Targeted therapy complications

Cetuximab and panitumumab: toxicity mainly dermatological, in the form of acneiform eruptions (small bumps) and/or scaly patches.

Bevacizumab and aflibercept: thrombosis, hypertension, proteinuria and spontaneous haemorrhaging.
TAS-102: asthenia, anaemia, neutropenia (low red blood cell count) and low platelet count.

Immunotherapy: can cause side effects related to the immune system, different from chemotherapy. Side effects are usually mild and reversible if detected and treated on time.

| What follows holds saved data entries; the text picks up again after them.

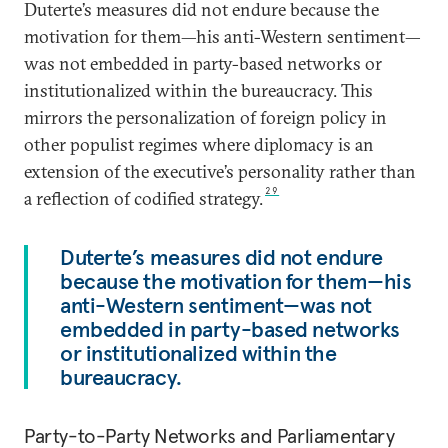
Duterte’s measures did not endure because the
motivation for them—his anti-Western sentiment—
was not embedded in party-based networks or
institutionalized within the bureaucracy. This
mirrors the personalization of foreign policy in
other populist regimes where diplomacy is an
extension of the executive’s personality rather than
29
a reflection of codified strategy.
Duterte’s measures did not endure
because the motivation for them—his
anti-Western sentiment—was not
embedded in party-based networks
or institutionalized within the
bureaucracy.
Party-to-Party Networks and Parliamentary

They may appear weeks, months or even a year after the treatment.

Main side effects according to the organs affected:

Skin. Rash (redness, eruption, inflammation), pruritus (itching) and loss of pigmentation (vitiligo).

Gastrointestinal system. Diarrhoea, colitis (colon inflammation), sometimes with blood present or severe abdominal pain.

Endocrine organs:
- Thyroid disorders (hyperthyroidism or hypothyroidism).
- Inflammation of the pituitary gland (hypophysitis).
- Symptoms: fatigue, weight loss, nausea/vomiting, excessive thirst.
Lungs. Pneumonitis (pulmonary inflammation), which can cause respiratory distress or cough.

Liver. Autoimmune hepatitis (liver inflammation).

General symptoms. Fatigue, unexplained fever, muscle weakness, joint pain, headache and confusion.

Personalised treatment with anti-EGFR antibodies

Cetuximab and panitumumab are monoclonal antibodies that target receptors located on the surface of epidermal growth factor cells (EGFR). These receptors are involved in tumour cell survival and growth. Anti-EGFR antibody therapy is only indicated in patients with wild-type RAS colorectal cancer (with no mutations in their RAS genes) because it is only beneficial in these cases. Contrastingly, anti-EGFR therapy is not indicated for patients with RAS mutated colorectal cancer as it does not offer any benefit and could even be harmful. Anti-EGFR therapy in patients with wild-type RAS colorectal cancer provides a significant clinical benefit as it increases the likelihood of a response, improves control over the disease and increases patient survival.